2015.10.13 事務局長声明

安全保障関連法の廃止に向け今こそ科学者の共同のたたかいを!


安全保障関連法(以下、安保法)の国会での「可決成立」を受けて、政府はただちに来春以降の南スーダンPKOの武器使用の強化、離島奪還を想定した日米合同軍事演習など、海外での自衛隊の活動を活発化させています。この法制が、アメリカの力の論理に日本をより強く結びつけ、その無謀な軍事戦略に組み込むうえで一線を踏み越えたものであることは明らかです。

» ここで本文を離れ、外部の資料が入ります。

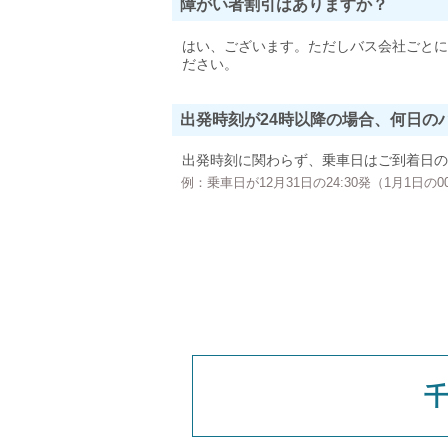
障がい者割引はありますか？
はい、ございます。ただしバス会社ごとに
ださい。
出発時刻が24時以降の場合、何日の
出発時刻に関わらず、乗車日はご到着日の
例：乗車日が12月31日の24:30発（1月1日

しかし、この間の安保法に反対する運動をつうじて、憲法や安全保障をめぐる国民の政治意識の地形図は大きな変貌をとげました。多くの国民がこの戦争法の違憲性のみならず、日本のアメリカへの度し難い従属ぶりや、この法律と日米軍需産業との結びつき、沖縄基地問題や原発再稼働とのつながりを見抜くようになりました。連日、国会周辺に多くの人々が集まり抗議の声をあげ、若者たちも明確な意思を示し、めざましい役割をはたしました。学者、研究者は、「安全保障関連法に反対する学者の会」を立ち上げ、短期間で1万4000人を超える声を集め、さらに無数の集会や記者会見をつうじて多くの研究者が専門の見地からこの法律の違憲性を訴えたことも運動の展開に大きく貢献しました。世論調査の結果をみても国民の安保法に対する反対は強く、政府は孤立していますが、安倍政権は、国会を取り巻くこうした声に耳を閉ざしています。

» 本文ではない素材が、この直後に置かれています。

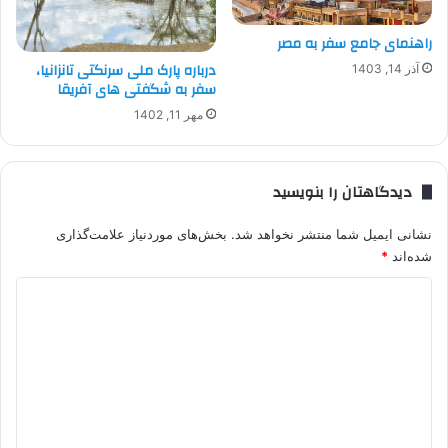
راهنمای جامع سفر به مصر
درباره پارک ملی سرنگتی تانزانیا،
آذر 14, 1403
سفر به شگفتی های آفریقا
مهر 11, 1402
دیدگاهتان را بنویسید
نشانی ایمیل شما منتشر نخواهد شد.
بخش‌های موردنیاز علامت‌گذاری
شده‌اند
*
د
ی
د
گ
ا
ه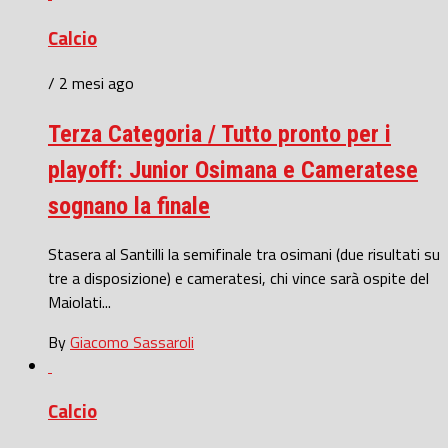
Calcio
/ 2 mesi ago
Terza Categoria / Tutto pronto per i
playoff: Junior Osimana e Cameratese
sognano la finale
Stasera al Santilli la semifinale tra osimani (due risultati su
tre a disposizione) e cameratesi, chi vince sarà ospite del
Maiolati...
By
Giacomo Sassaroli
Calcio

国会の多数で安保法は「成立」しましたが、私たちの運動が終わるわけではありません。むしろ、今後ますます広く深く根をはり、今後の日本の民主主義のあり方を変えるたたかいとして続きますし、続けねばなりません。この安保法の具体的な運用は、これからの国民世論の動向に左右されます。さらに国民の結束した運動如何では、次期参議院選挙までに大きな共同のうねりを作り出し、この法律を廃止に追い込む可能性も十分にあります。

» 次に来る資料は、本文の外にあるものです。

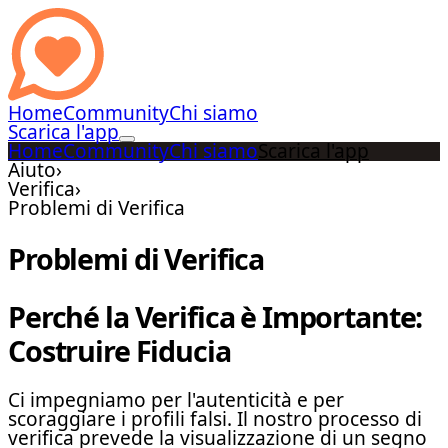
Home
Community
Chi siamo
Scarica l'app
Home
Community
Chi siamo
Scarica l'app
Aiuto
›
Verifica
›
Problemi di Verifica
Problemi di Verifica
Perché la Verifica è Importante:
Costruire Fiducia
Ci impegniamo per l'autenticità e per
scoraggiare i profili falsi. Il nostro processo di
verifica prevede la visualizzazione di un segno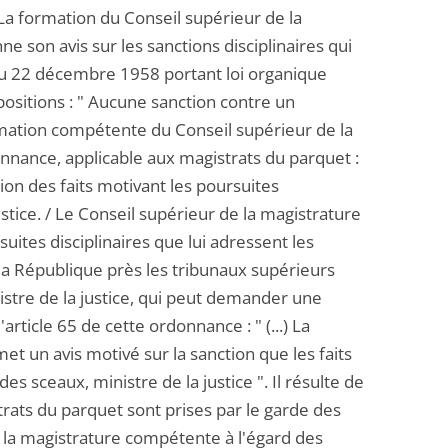
.) La formation du Conseil supérieur de la
 son avis sur les sanctions disciplinaires qui
e du 22 décembre 1958 portant loi organique
spositions : " Aucune sanction contre un
rmation compétente du Conseil supérieur de la
onnance, applicable aux magistrats du parquet :
tion des faits motivant les poursuites
ustice. / Le Conseil supérieur de la magistrature
uites disciplinaires que lui adressent les
la République près les tribunaux supérieurs
istre de la justice, qui peut demander une
'article 65 de cette ordonnance : " (...) La
 un avis motivé sur la sanction que les faits
es sceaux, ministre de la justice ". Il résulte de
trats du parquet sont prises par le garde des
e la magistrature compétente à l'égard des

私たち九条科学者の会は、安全保障に関する様々な立場の違いを超えて、憲法九条を守るという一点で共同して運動を続けてきました。また、明文改憲だけでなく、解釈改憲による憲法九条の実質的な毀損・破壊に対しても厳しく批判してきました。安保法の「成立」をうけ、私たちの運動はますます重要となりつつあります。各大学や研究機関の多くの人々に引き続きこの法制の違憲性、危険性についての理解をさらに拡げ、「力によらない」世界と日本の平和の可能性を訴えつつ、共同の輪を拡げていこうではありませんか。